§ **DIRECTIONS**
Set down every line of text in the listing below word for word and in its original order. Leave the pictures out of your answer.

Page images and extracted text
__________

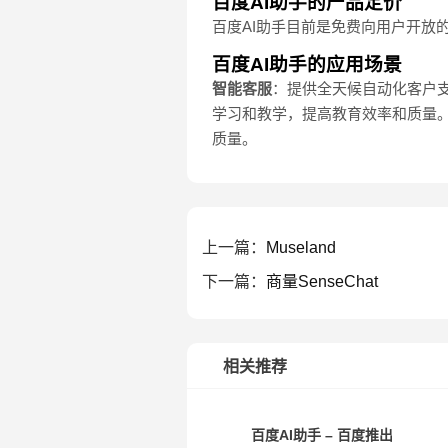
百度AI助手的产品定价
百度AI助手目前是免费向用户开放
百度AI助手的应用场景
智能客服
：提供全天候自动化客户
学习和教学，提高教育效率和质量
质量。
上一篇：
Museland
下一篇：
商量SenseChat
相关推荐
百度AI助手 – 百度推出的在线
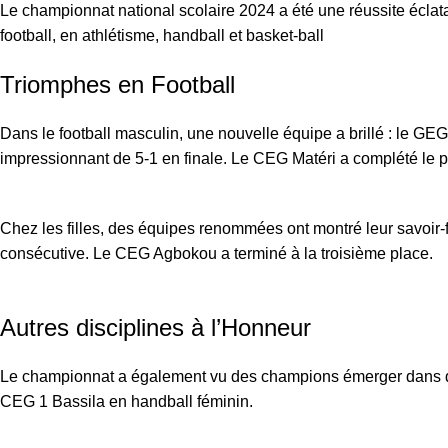
Le championnat national scolaire 2024 a été une réussite éclat
football, en athlétisme, handball et basket-ball
Triomphes en Football
Dans le football masculin, une nouvelle équipe a brillé : le GEG
impressionnant de 5-1 en finale. Le CEG Matéri a complété le p
Chez les filles, des équipes renommées ont montré leur savoir-f
consécutive. Le CEG Agbokou a terminé à la troisième place.
Autres disciplines à l’Honneur
Le championnat a également vu des champions émerger dans d’au
CEG 1 Bassila en handball féminin.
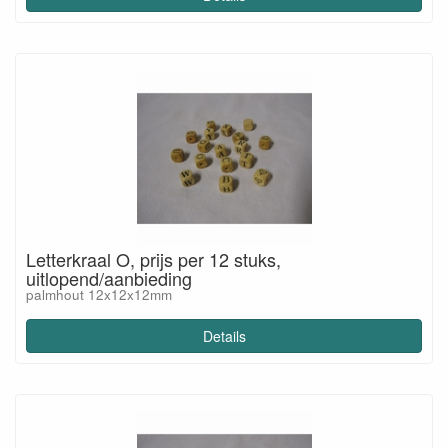
Letterkraal O, prijs per 12 stuks,
uitlopend/aanbieding
palmhout 12x12x12mm
Details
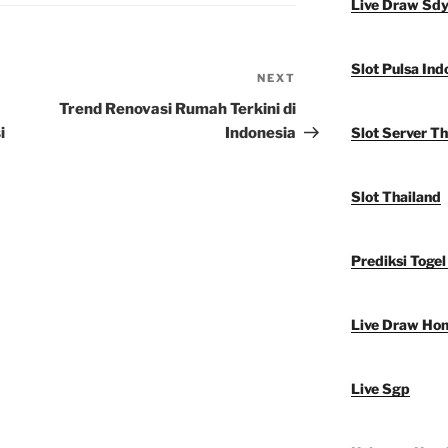
Live Draw Sd
Slot Pulsa Ind
NEXT
Next
Post
Trend Renovasi Rumah Terkini di
i
Indonesia
Slot Server Th
Slot Thailand
Prediksi Togel
Live Draw Ho
Live Sgp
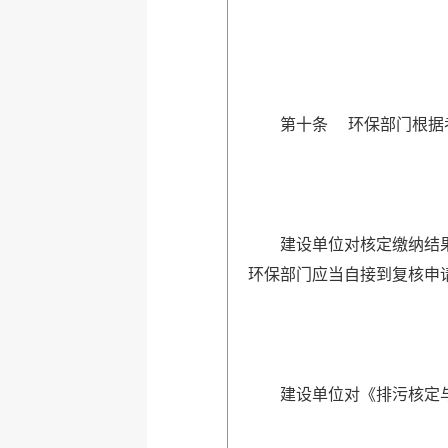
第十条 环保部门根据考核
建设单位对核定缴纳结果有
环保部门应当自接到复核申请
建设单位对《排污核定与排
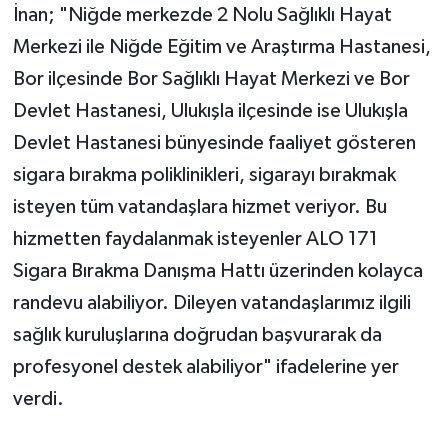
İnan; "Niğde merkezde 2 Nolu Sağlıklı Hayat
Merkezi ile Niğde Eğitim ve Araştırma Hastanesi,
Bor ilçesinde Bor Sağlıklı Hayat Merkezi ve Bor
Devlet Hastanesi, Ulukışla ilçesinde ise Ulukışla
Devlet Hastanesi bünyesinde faaliyet gösteren
sigara bırakma poliklinikleri, sigarayı bırakmak
isteyen tüm vatandaşlara hizmet veriyor. Bu
hizmetten faydalanmak isteyenler ALO 171
Sigara Bırakma Danışma Hattı üzerinden kolayca
randevu alabiliyor. Dileyen vatandaşlarımız ilgili
sağlık kuruluşlarına doğrudan başvurarak da
profesyonel destek alabiliyor" ifadelerine yer
verdi.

__________

§ **SOLUTION TO THIS EXERCISE**
百度AI助手的产品定价
百度AI助手目前是免费向用户开放
百度AI助手的应用场景
智能客服
：提供全天候自动化客户
学习和教学，提高教育效率和质量
质量。
上一篇：
Museland
下一篇：
商量SenseChat
相关推荐
百度AI助手 – 百度推出的在线
Le championnat national scolaire 2024 a été une réussite éclat
football, en athlétisme, handball et basket-ball
Triomphes en Football
Dans le football masculin, une nouvelle équipe a brillé : le GEG
impressionnant de 5-1 en finale. Le CEG Matéri a complété le p
Chez les filles, des équipes renommées ont montré leur savoir-f
consécutive. Le CEG Agbokou a terminé à la troisième place.
Autres disciplines à l’Honneur
Le championnat a également vu des champions émerger dans d’au
CEG 1 Bassila en handball féminin.
Letterkraal O, prijs per 12 stuks,
uitlopend/aanbieding
palmhout 12x12x12mm
Details
Live Draw Sd
Slot Pulsa Ind
NEXT
Next
Post
Trend Renovasi Rumah Terkini di
i
Indonesia
Slot Server Th
Slot Thailand
Prediksi Togel
Live Draw Ho
Live Sgp
第十条 环保部门根据考核
建设单位对核定缴纳结果有
环保部门应当自接到复核申请
建设单位对《排污核定与排
İnan; "Niğde merkezde 2 Nolu Sağlıklı Hayat
Merkezi ile Niğde Eğitim ve Araştırma Hastanesi,
Bor ilçesinde Bor Sağlıklı Hayat Merkezi ve Bor
Devlet Hastanesi, Ulukışla ilçesinde ise Ulukışla
Devlet Hastanesi bünyesinde faaliyet gösteren
sigara bırakma poliklinikleri, sigarayı bırakmak
isteyen tüm vatandaşlara hizmet veriyor. Bu
hizmetten faydalanmak isteyenler ALO 171
Sigara Bırakma Danışma Hattı üzerinden kolayca
randevu alabiliyor. Dileyen vatandaşlarımız ilgili
sağlık kuruluşlarına doğrudan başvurarak da
profesyonel destek alabiliyor" ifadelerine yer
verdi.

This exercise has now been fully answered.